START Information given

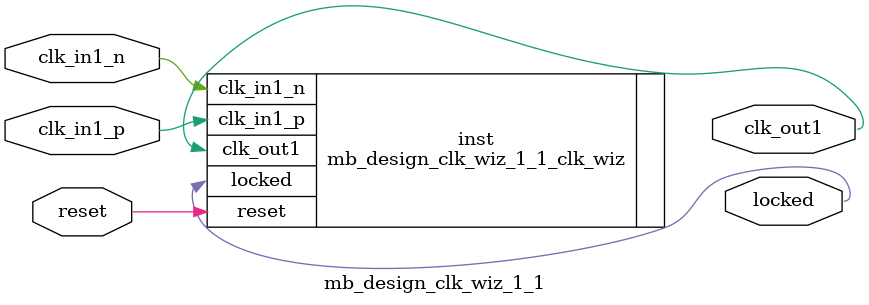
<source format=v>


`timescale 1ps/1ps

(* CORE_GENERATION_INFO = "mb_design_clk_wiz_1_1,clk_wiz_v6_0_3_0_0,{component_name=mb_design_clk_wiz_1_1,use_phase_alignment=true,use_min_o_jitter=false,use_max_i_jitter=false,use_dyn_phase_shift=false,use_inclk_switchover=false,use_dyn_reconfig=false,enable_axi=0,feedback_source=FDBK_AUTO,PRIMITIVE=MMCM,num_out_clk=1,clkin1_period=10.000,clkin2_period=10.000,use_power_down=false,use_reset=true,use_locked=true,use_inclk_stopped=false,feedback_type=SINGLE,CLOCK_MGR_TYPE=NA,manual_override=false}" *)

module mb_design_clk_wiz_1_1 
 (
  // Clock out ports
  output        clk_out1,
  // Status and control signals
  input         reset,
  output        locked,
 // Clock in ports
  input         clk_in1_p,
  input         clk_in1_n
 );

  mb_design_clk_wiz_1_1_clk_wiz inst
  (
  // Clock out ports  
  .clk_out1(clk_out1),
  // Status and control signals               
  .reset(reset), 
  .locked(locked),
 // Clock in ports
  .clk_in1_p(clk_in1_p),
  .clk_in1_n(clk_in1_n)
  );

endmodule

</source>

END Information given

> _Task to carry out_:
Omit the images and transcribe all of the records above word for word.

> _Exercise response_:
<source format=v>


`timescale 1ps/1ps

(* CORE_GENERATION_INFO = "mb_design_clk_wiz_1_1,clk_wiz_v6_0_3_0_0,{component_name=mb_design_clk_wiz_1_1,use_phase_alignment=true,use_min_o_jitter=false,use_max_i_jitter=false,use_dyn_phase_shift=false,use_inclk_switchover=false,use_dyn_reconfig=false,enable_axi=0,feedback_source=FDBK_AUTO,PRIMITIVE=MMCM,num_out_clk=1,clkin1_period=10.000,clkin2_period=10.000,use_power_down=false,use_reset=true,use_locked=true,use_inclk_stopped=false,feedback_type=SINGLE,CLOCK_MGR_TYPE=NA,manual_override=false}" *)

module mb_design_clk_wiz_1_1 
 (
  // Clock out ports
  output        clk_out1,
  // Status and control signals
  input         reset,
  output        locked,
 // Clock in ports
  input         clk_in1_p,
  input         clk_in1_n
 );

  mb_design_clk_wiz_1_1_clk_wiz inst
  (
  // Clock out ports  
  .clk_out1(clk_out1),
  // Status and control signals               
  .reset(reset), 
  .locked(locked),
 // Clock in ports
  .clk_in1_p(clk_in1_p),
  .clk_in1_n(clk_in1_n)
  );

endmodule

</source>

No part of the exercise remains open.